John Cameron argues that ‘in the context of low levels of public engagement in the global North with issues of global injustice, the strategic use of humour is a risk worth taking’.73 However, I argue that the current use of humour in humanitarian communication deflects attention towards celebrating a temporary subversion. Humanitarian NGOs’ adoption of humour in the context of their public engagement work can be understood in relation to Mikhail Bakhtin’s discussion of the carnival as folk-humour. For the carnival only suspends dominant hierarchies, it is a ‘celebrated temporary liberation from the prevailing truth and from the established order’.74 The carnival, like the humour used in NGO campaigns, does not permeate all spaces. It achieves visibility only when ‘permitted by the culture which is operating these hierarchies as norms, [which] leads us to see carnival’s long term effect as constraining rather than liberating’.75 Humanitarian NGOs satirise their communication practices on their own terms. While they offer a degree of self-deprecating humour, by parodying their communication traits of starving children, celebrities and dramatic music, this rarely results in a change in how they communicate poverty more widely.

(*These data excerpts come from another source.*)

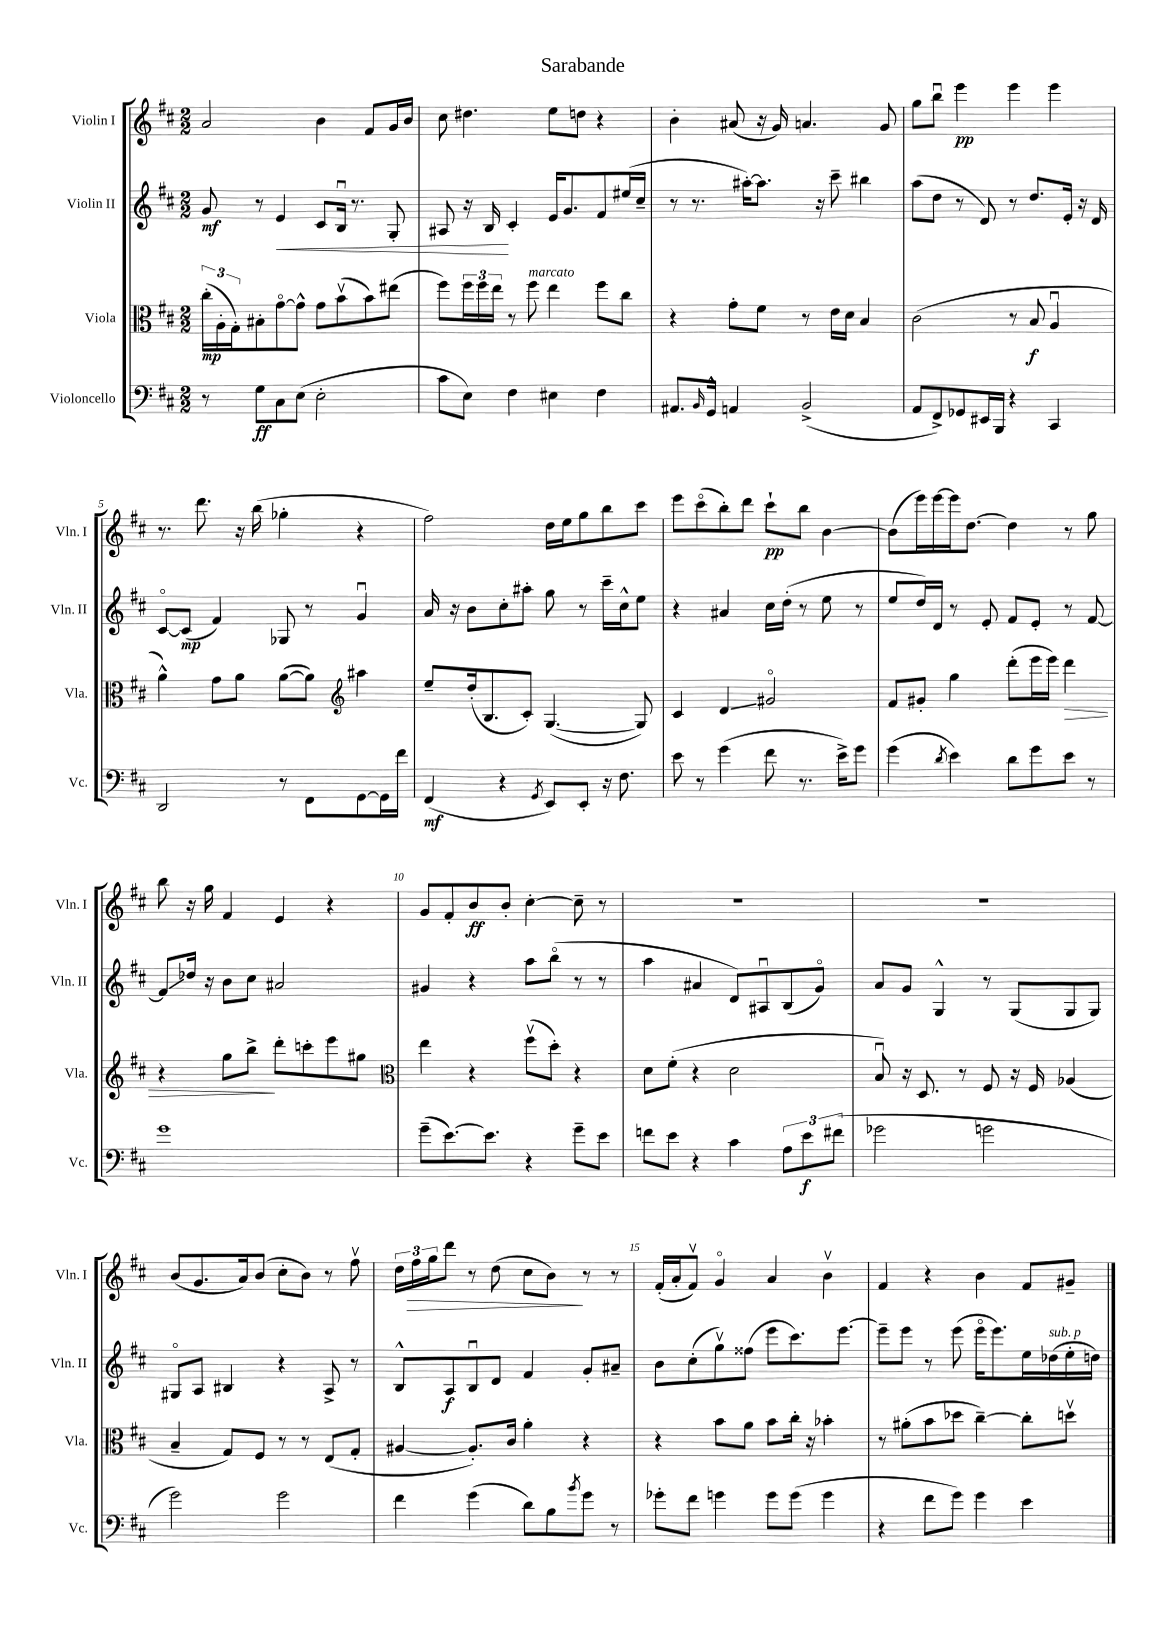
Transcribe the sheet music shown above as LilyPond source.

\header { title = "Sarabande" }
<<
\new StaffGroup <<
\new Staff = "s0" \with { instrumentName = "Violin I" shortInstrumentName = "Vln. I" } {
    \clef treble \key d \major \numericTimeSignature \time 2/2
    a'2 b'4 fis'8 g'16 b'16 |
    cis''8 dis''4. e''8 d''8 r4 |
    b'4-. ais'8( r16 g'16) a'4. g'8 |
    g''8 b''8\downbow e'''4\pp e'''4 e'''4 |
    r8. d'''8. r16 b''16( ges''4-. r4 |
    fis''2) d''16 e''16 g''8 b''8 cis'''8 |
    e'''8 cis'''8\flageolet( b''8-.) d'''8 cis'''8-!\pp b''8 b'4~ |
    b'8( e'''16) e'''16~ e'''16 d''8.~ d''4 r8 g''8 |
    b''8 r16 g''16 fis'4 e'4 r4 |
    g'8 fis'8-. b'8\ff b'8-. cis''4~-. cis''8-- r8 |
    R1 |
    r1 |
    b'8( g'8. a'16) b'8( cis''8-. b'8) r8 fis''8\upbow |
    \tuplet 3/2 { d''16 fis''16\> g''16 } d'''8 r8 d''8( cis''8 b'8\!) r8 r8 |
    fis'16-.( a'16-. fis'8\upbow) g'4\flageolet a'4 b'4\upbow |
    fis'4 r4 b'4 fis'8 gis'8-- \bar "|." |
}
\new Staff = "s1" \with { instrumentName = "Violin II" shortInstrumentName = "Vln. II" } {
    \clef treble \key d \major \numericTimeSignature \time 2/2
    g'8\mf r8 e'4\< cis'8 b16\downbow r8. g8-. |
    ais8 r16 b16\! cis'4-. e'16 g'8. fis'8 eis''16( cis''16-- |
    r8 r8. ais''16~-.) ais''8. r16 cis'''8-- bis''4 |
    a''8( d''8 r8 d'8) r8 d''8. e'16-. r16 d'16 |
    cis'8~\flageolet cis'8\mp( fis'4) ges8 r8 g'4\downbow |
    a'16 r16 b'8 cis''8-. ais''8-. g''8 r8 cis'''16-- cis''16-^ e''8 |
    r4 ais'4 cis''16 d''16-.( r8 e''8 r8 |
    e''8 d''16) d'16 r8 e'8-. fis'8 e'8-. r8 fis'8~ |
    fis'8\glissando des''16 r16 b'8 cis''8 ais'2 |
    gis'4 r4 a''8 b''8\flageolet( r8 r8 |
    a''4 ais'4 d'8) ais8\downbow b8( g'8\flageolet) |
    a'8 g'8 g4-^ r8 g8( g8 g8) |
    gis8\flageolet a8 bis4 r4 a8-> r8 |
    b8-^ a8\f b8\downbow d'8 fis'4 g'8-. ais'8-- |
    b'8 cis''8-.( g''8\upbow) fisis''8( e'''8 cis'''8.) e'''8.~ |
    e'''8-- e'''8 r8 e'''8( e'''16\flageolet e'''8.) e''16 des''16^\markup { \italic "sub. p" }( e''16-. d''16) \bar "|." |
}
\new Staff = "s2" \with { instrumentName = "Viola" shortInstrumentName = "Vla." } {
    \clef alto \key d \major \numericTimeSignature \time 2/2
    \tuplet 3/2 { cis''16-.\mp( a16-. g16-.) } bis8-. g'8~\flageolet g'8-^ g'8 b'8\upbow( b'8) eis''8( |
    fis''8) \tuplet 3/2 { fis''16 fis''16 e''16 } r8 fis''8^\markup { \italic "marcato" } e''4 fis''8 cis''8 |
    r4 g'8-. fis'8 r8 e'16 d'16 b4 |
    cis'2( r8 b8\f a4\downbow |
    a'4-^) g'8 a'8 a'8~( a'8) \clef treble ais''4 |
    e''8-- d''16-.( b8. cis'8-.) g4.~( g8) |
    cis'4 d'4\glissando gis'2\flageolet |
    fis'8 gis'8-. g''4 d'''8-.( e'''16 e'''16) d'''4\> |
    r4 g''8 b''8->\! d'''8-. c'''8-. e'''8 gis''8 |
    \clef alto e''4 r4 fis''8\upbow( d''8-.) r4 |
    d'8 fis'8-.( r4 d'2 |
    b8\downbow) r16 d8. r8 fis8 r16 fis16 aes4( |
    b4-- g8) fis8 r8 r8 e8( g8-. |
    ais4~ ais8.-.) cis'16 a'4-. r4 |
    r4 b'8 a'8 b'8 cis''16-. r16 bes'4-. |
    r8 ais'8-.( b'8 des''8 cis''4~--) cis''8-. d''8\upbow \bar "|." |
}
\new Staff = "s3" \with { instrumentName = "Violoncello" shortInstrumentName = "Vc." } {
    \clef bass \key d \major \numericTimeSignature \time 2/2
    r8 g8\ff cis8 e8( e2-. |
    cis'8 e8) fis4 eis4 fis4 |
    ais,8. \grace { b,16 } g,16-^ a,4 b,2->( |
    a,8 fis,8->) ges,8 eis,16 b,,16 r4 cis,4 |
    d,2 r8 fis,8 g,8~ g,16 fis'16 |
    fis,4\mf( r4 \acciaccatura { g,8 } e,8) e,8-. r16 fis8. |
    e'8 r8 g'4( fis'8 r8. e'16->) g'8 |
    g'4( \acciaccatura { d'8 } e'4) d'8 g'8 e'8 r8 |
    g'1 |
    g'8--( e'8.~) e'8. r4 g'8-- e'8 |
    f'8 e'8 r4 cis'4 \tuplet 3/2 { a8 e'8\f fis'8( } |
    ges'2 g'2 |
    g'2) g'2 |
    fis'4 g'4( d'8) b8 \acciaccatura { b'8 } g'8 r8 |
    ges'8-. fis'8 g'4 g'8 g'8( g'4 |
    r4 fis'8 g'8) g'4 e'4 \bar "|." |
}
>>
>>
\layout { \context { \Score \override BarNumber.break-visibility = ##(#f #t #t) barNumberVisibility = #(every-nth-bar-number-visible 5) } }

While digital interactions can be archived, the rapid change in users’ Facebook News Feeds contributes to NGO communication occupying only a temporal position of visibility. The architecture of Facebook, in particular the algorithmic selection of the News Feed content, is both the ‘gatekeeper’ and ‘governor’ of visibility. The implicit ideology of Facebook to be a network of positive sentiments has produced a new code of conduct for NGOs. To achieve visibility, humanitarian communications need to be ‘likeable’, which has resulted in NGOs changing their visual communications. However, while the communication becomes visible to a wider audience, people living in poverty still remain invisible within humorous communications that rely on the same framework of stereotypes.

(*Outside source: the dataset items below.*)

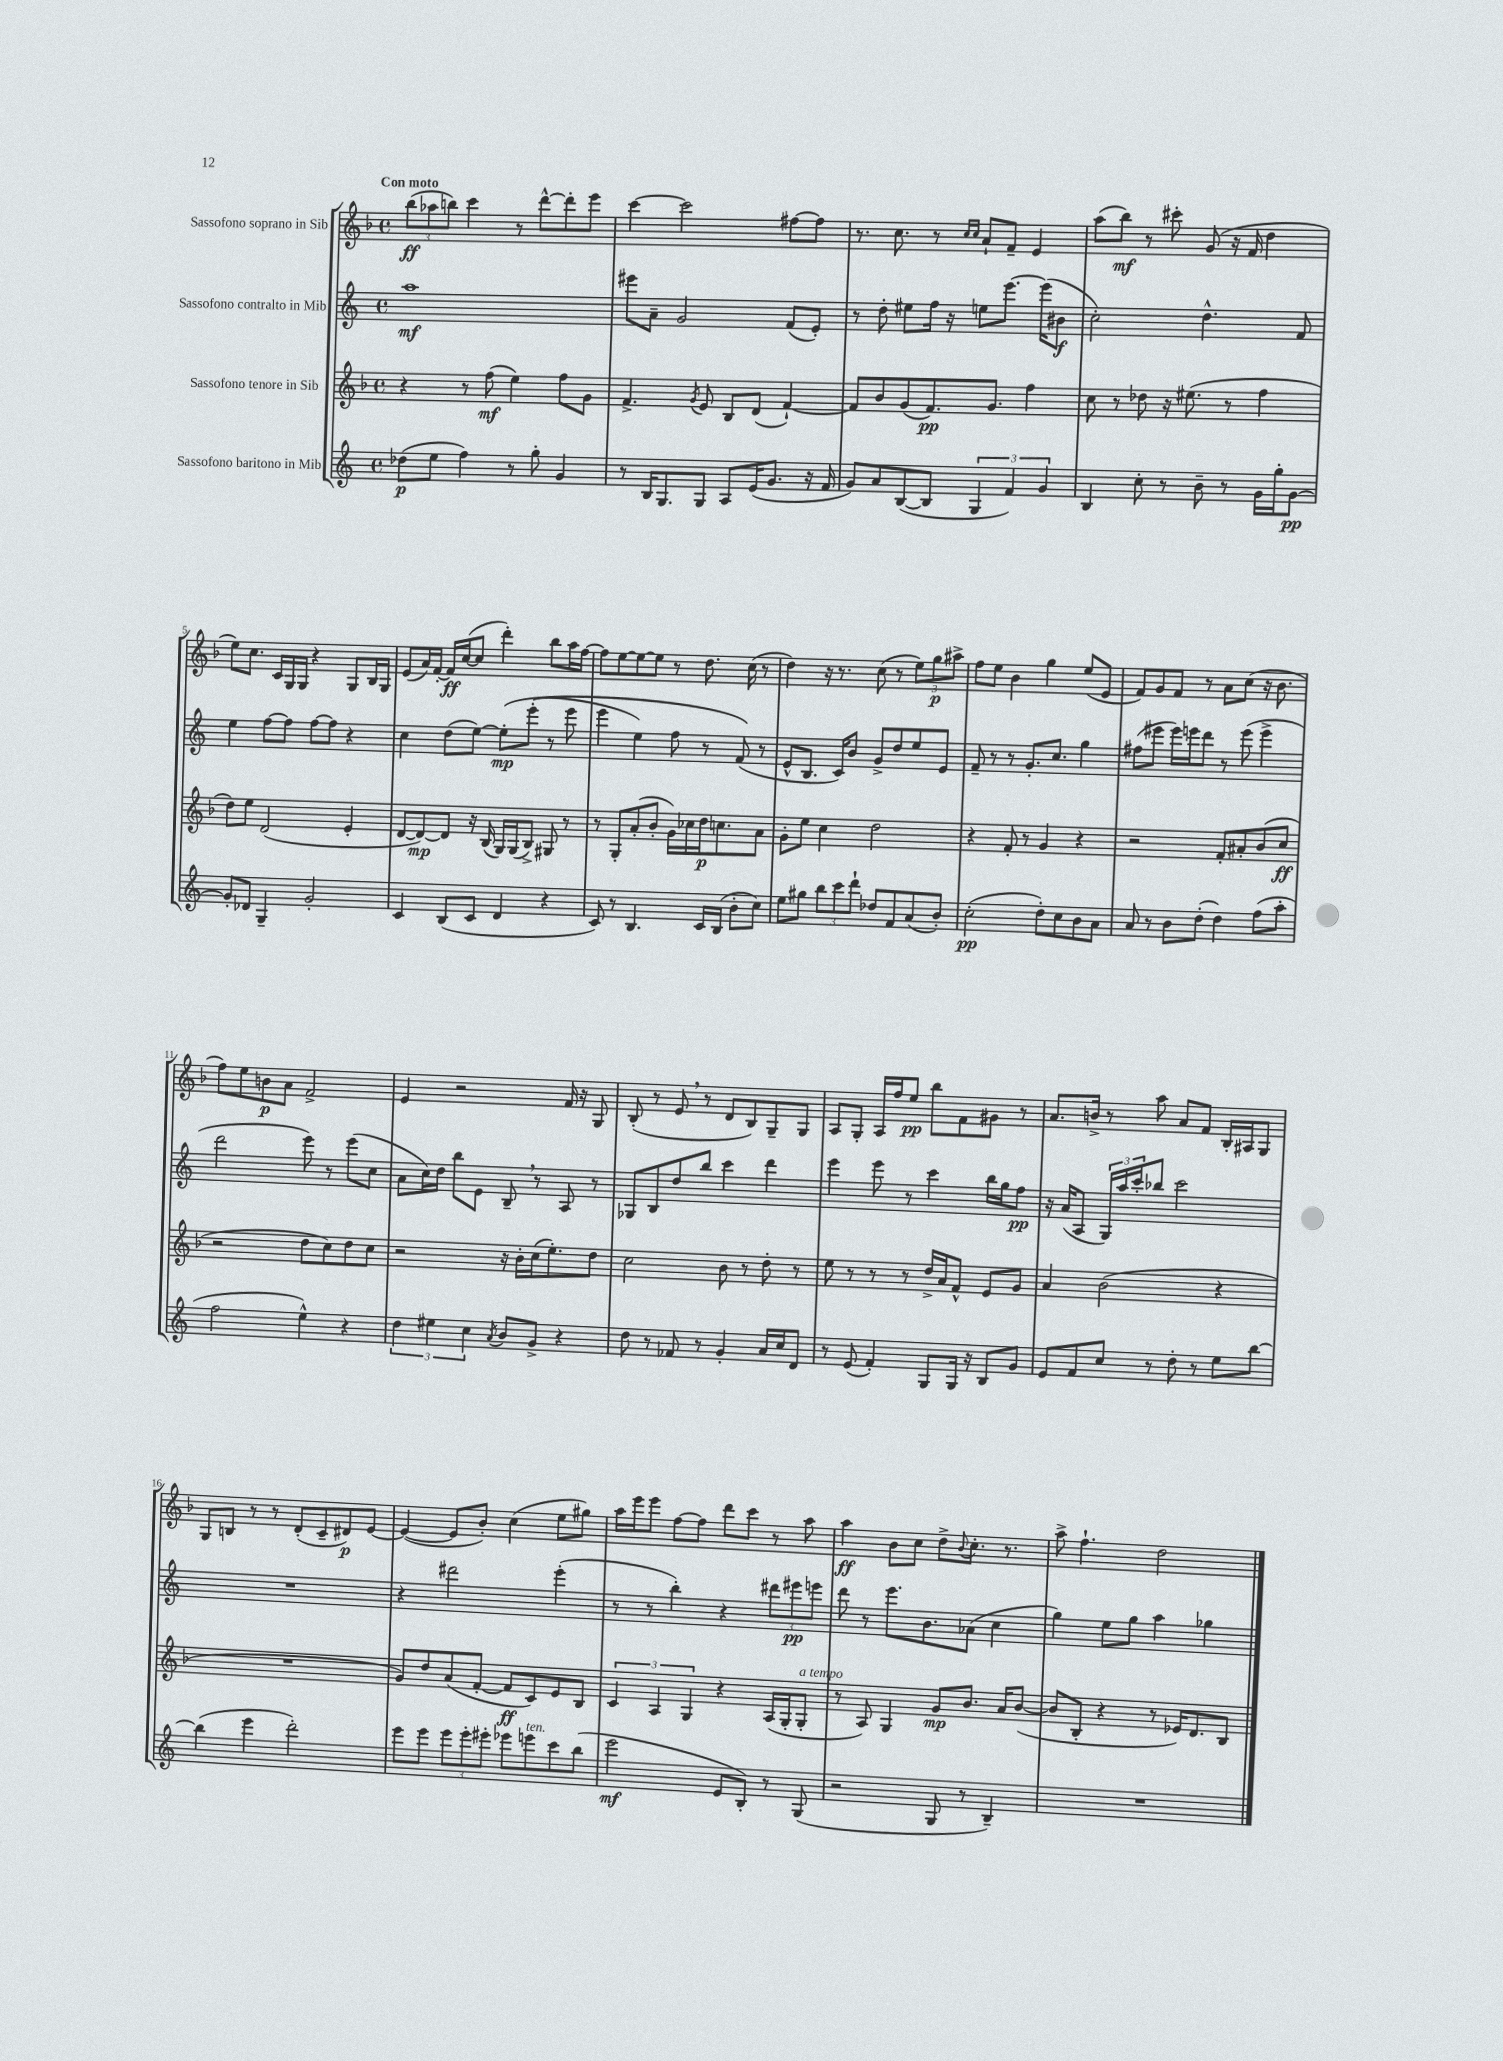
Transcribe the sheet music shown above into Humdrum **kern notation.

**kern	**kern	**kern	**kern
*staff4	*staff3	*staff2	*staff1
*clefG2	*clefG2	*clefG2	*clefG2
*k[]	*k[b-]	*k[]	*k[b-]
*M4/4	*M4/4	*M4/4	*M4/4
*met(c)	*met(c)	*met(c)	*met(c)
(8dd-	4r	1aa	(12bb-
.	.	.	12aa-
8ee	.	.	.
.	.	.	12bb)
4ff)	8r	.	4ccc
.	(8ff	.	.
8r	4ee)	.	8r
8gg'	.	.	[8ddd^^
4g	8ff	.	8ddd']
.	8g	.	8eee
=	=	=	=
8r	4.f^	8eee#	[4ccc
16B	.	8a~	.
8.G	.	.	.
.	.	2g	2ccc]
.	8qg	.	.
8G	8e	.	.
8A	8B-	.	.
(16e	(8d	.	.
8.g	.	.	.
.	[4f`)	(8f	[8ff#
16r	.	8e')	8ff#]
16f	.	.	.
=	=	=	=
8g)	8f]	8r	8.r
8a	8b-	8dd'	.
.	.	.	8.cc
([8B	(8g	8ee#	.
8B]	8.f)	16ff	8r
.	.	16r	.
.	.	.	16qqcc
.	.	.	16qqcc
6G	.	8ee	8a`
.	8.g	.	.
.	.	[8.eee	8f~
6f)	.	.	.
.	4ff	.	4e
.	.	(16eee]	.
6g	.	.	.
.	.	8b#	.
=	=	=	=
4B	8cc	2cc')	(8aa
.	8r	.	8bb-)
8cc'	8dd-	.	8r
8r	16r	.	8ccc#'
.	(8.ee#	.	.
8b~	.	4.dd^^	(8g
8r	8r	.	16r
.	.	.	16f
16g	4ff	.	4dd
16gg'	.	.	.
[8g	.	8f	.
=	=	=	=
8g']	8dd)	4ee	8ee)
8d-	8ee	.	8.cc
4G~	(2d	[8ff	.
.	.	.	16c
.	.	8ff]	16G
.	.	.	16G
2g'	.	[8ff	4r
.	.	8ff]	.
.	4e'	4r	8G
.	.	.	16B-
.	.	.	16G
=	=	=	=
4c	[8d	4cc	(8e
.	8d_)	.	16a)
.	.	.	[16f'
(8B	8d]	(8dd	16f]
.	.	.	([16cc
8c	16r	[8ee)	8cc]
.	(16B-	.	.
4d	16G)	&(8ee']	4ddd')
.	(16G	.	.
.	8B-^)	(8eee'	.
4r	8G#	8r	8bb-
.	8r	8eee	16aa
.	.	.	[16ff
=	=	=	=
8c)	8r	4eee	8ff]
8r	8G'	.	[8ee
4.B	(8a'	4ee)	8ee_
.	8b-'	.	8ee]
.	16g)	8ff	8r
.	16cc-	.	.
16c	16dd	8r	8.dd
(16B	8.cc	.	.
8b'	.	(8f&)	.
.	.	.	(16cc
8cc)	8a	8r	8r
=	=	=	=
8ee	8g'	8e^^	4dd)
8gg#	8ee	8.B	.
12bb	4cc	.	16r
.	.	16c)	8.r
12ccc	.	.	.
.	.	8b	.
12ddd`	.	.	.
8dd-	2dd	8g^	(8cc
8f	.	8dd	8r
(8a	.	8ee	12ee)
.	.	.	12gg
8b')	.	8e	.
.	.	.	12aa#^
=	=	=	=
(2cc'	4r	8f~	8ff
.	.	8r	8ee
.	8f'	8r	4b-
.	8r	8.g'	.
8dd')	4g	.	4gg
.	.	8.cc	.
8cc	.	.	.
8b	4r	4gg	(8ee
8a	.	.	8e
=	=	=	=
8a	2r	(8ff#	8f)
8r	.	8eee#	8g
8b	.	16eee#)	8f
.	.	16eee	.
(8dd'	.	8ddd	8r
4dd)	8f'	8r	8a
.	8a#'	(8eee	(8cc
(8ff	(8b-	4eee^	16r
.	.	.	8.b-
8aa'	8cc	.	.
=	=	=	=
2ff	2r	2ddd	8ff)
.	.	.	8ee
.	.	.	8b
.	.	.	8a
4ee^^)	8dd	8eee)	2f^
.	8cc)	8r	.
4r	8dd	(8eee	.
.	8cc	8cc	.
=	=	=	=
6dd	2r	8a	4e
.	.	16cc)	.
6ee#	.	.	.
.	.	16dd	.
.	.	8bb	2r
6cc	.	.	.
.	.	8e	.
8qa	.	.	.
8b	16r	8B~	.
.	16b-'	.	.
8g^	(16cc	8r	.
.	8.ee')	.	.
4r	.	8A	16f
.	.	.	16r
.	8dd	8r	8G
=	=	=	=
8dd	2cc	8G-	(8B-'
8r	.	8B	8r
8f-	.	8dd	8e
8r	.	8bb	8r
4g'	8b-	4ccc	8d
.	8r	.	8B-)
16a	8dd'	4ddd	8G~
16cc	.	.	.
8d	8r	.	8G
=	=	=	=
8r	8ee	4eee	8A
(8e	8r	.	8G'
4f')	8r	8eee	16A
.	.	.	16ff
.	8r	8r	8ee
8G	16dd^	4ccc	8bb-
.	16a	.	.
16G	8f^^	.	8f
16r	.	.	.
8B	8e	16bb	8g#
.	.	16gg	.
8g	8g	8ff	8r
=	=	=	=
8e	4a	16r	8.a
.	.	(16a	.
8f	.	8A	.
.	.	.	16b^
8cc	(2b-	24G)	8r
.	.	24aa	.
.	.	24ccc'	.
8r	.	8bb-	8aa
8dd'	.	2ccc	8a
8r	.	.	8f
8ee	4r	.	16B-'
.	.	.	16A#
[8bb	.	.	8G
=	=	=	=
(4bb]	1r	1r	8G
.	.	.	8B
4eee	.	.	8r
.	.	.	8r
2ddd')	.	.	(8d'
.	.	.	8c~
.	.	.	8d#)
.	.	.	[8e
=	=	=	=
8eee	8g)	4r	(4e_
8eee	8dd	.	.
12eee	(8a	2ddd#	8e]
12eee'	.	.	.
.	[8f'	.	8b-')
12eee#'	.	.	.
8eee-	8f]	.	(4cc
8eee	8c)	.	.
8ccc	8e	(4eee'	8ee
(8bb	8B-	.	8gg#)
=	=	=	=
2eee	6c	8r	16aa
.	.	.	16eee
.	.	8r	8eee
.	6A	.	.
.	.	4bb')	[8ff
.	6G	.	.
.	.	.	8ff]
8e	4r	4r	8ddd
8B')	.	.	8ccc
8r	(16A	12ddd#	8r
.	16G'	.	.
.	.	12eee#	.
(8G	8G'	.	8aa
.	.	12eee	.
=	=	=	=
2r	8r	8ddd	4aa
.	8A)	8r	.
.	4G	8.eee	8b-
.	.	.	8cc
.	.	8.b	.
8G	8g	.	8dd^
.	.	.	8qqb-
8r	8.b-	(8a-	8.cc'
4B~)	.	4cc	.
.	16a	.	8.r
.	([8b-	.	.
=	=	=	=
1r	8b-]	4gg)	8aa^
.	8B-'	.	4.ff`
.	4r	8ee	.
.	.	8gg	.
.	8r	4aa	2dd
.	16e-)	.	.
.	8.d	.	.
.	.	4gg-	.
.	8B-	.	.
==	==	==	==
*-	*-	*-	*-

Time-based actions are promoted by NGOs as a ‘moment’ to act, which is both quick and immediate. The commercial ideology of the Facebook platform promotes transactional and numerical modes of citizenship, in which public engagement is quantitatively measured by NGOs, similar to fundraising campaigns.76 In doing so, action is orientated towards ‘endorsements’ of NGO-produced communication, not communicative exchanges between publics or people living in poverty. Everyday practices on Facebook contribute to users ‘presencing’ themselves as actors within NGO campaigns. My interviewees identified Facebook as a space of mobilisation. The visibility of their actions, such as ‘liking’ and ‘sharing’ NGO communication, contributes to establishing support for a campaign. Users’ self-expression of compassion on issues of global poverty has also taken a turn towards the ‘positive’ with participation being conveyed as ‘joyful’.